Cette atti­tude invite sou­vent plus à l’intro­spec­tion qu’à l’action. Elle n’est donc pas util­is­able avec tous les inter­locu­teurs car elle leur demande d’avoir cer­taines capac­ités cog­ni­tives. Sans envi­ron­nement sécurisant et recon­nais­sant, elle peut être mal com­prise, mal­adroite, et provo­quer un sen­ti­ment de rejet face à ce qui pour­rait être vu comme de la manip­u­la­tion men­tale.

Interprétations des croyances autour des 6 attitudes

Vous l’avez com­pris, savoir bien écouter n’est pas don­ner à tout le monde. L’écoute con­sciente et bien­veil­lante est loin d’être un don inné. Elle s’apprend, se tra­vaille et se pra­tique. Pour beau­coup, les cinq pre­mières atti­tudes de Porter sont “néga­tives”, et seule l’écoute active pré­vaut. Je ne partage pas ce point de vue. Selon moi, chaque mode de com­mu­ni­ca­tion a son impor­tance dans un con­texte don­né (médi­cal, mil­i­taire, édu­catif, amoureux, ami­cal…). Qui plus est, il faut garder à l’esprit que la manière dont nous com­mu­niquons par le biais de ces six atti­tudes pro­duit inévitable­ment des effets, posi­tifs ou négat­ifs, sur nos inter­locu­teurs. Enfin, cette théorie n’est pas linéaire, et le plus sou­vent nous super­posons plusieurs atti­tudes, con­sciem­ment ou non, afin de nous adapter à la sit­u­a­tion d’écoute que nous vivons.

 

Ce qu’il faut retenir de ce bil­let est que les atti­tudes, lorsque com­pris­es et util­isées à bon escient, peu­vent être un for­mi­da­ble levi­er pour une com­mu­ni­ca­tion saine et con­struc­tive avec vos enfants, vos amis ou vos col­lègues.
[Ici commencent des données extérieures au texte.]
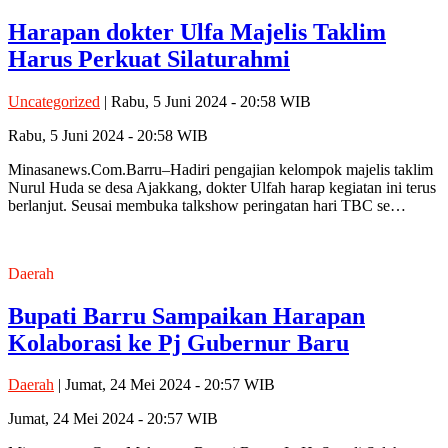
Harapan dokter Ulfa Majelis Taklim
Harus Perkuat Silaturahmi
Uncategorized
| Rabu, 5 Juni 2024 - 20:58 WIB
Rabu, 5 Juni 2024 - 20:58 WIB
Minasanews.Com.Barru–Hadiri pengajian kelompok majelis taklim
Nurul Huda se desa Ajakkang, dokter Ulfah harap kegiatan ini terus
berlanjut. Seusai membuka talkshow peringatan hari TBC se…
Daerah
Bupati Barru Sampaikan Harapan
Kolaborasi ke Pj Gubernur Baru
Daerah
| Jumat, 24 Mei 2024 - 20:57 WIB
Jumat, 24 Mei 2024 - 20:57 WIB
Pour con­clure, l’idée du courant de pen­sée psy­chologique porté par E.H. Porter, C. Rogers et leurs col­lègues est qu’une com­mu­ni­ca­tion à la fois bien­veil­lante et effi­cace passe néces­saire­ment par une écoute cen­trée sur notre inter­locu­teur et sa per­son­nal­ité plutôt que sur nos intérêts.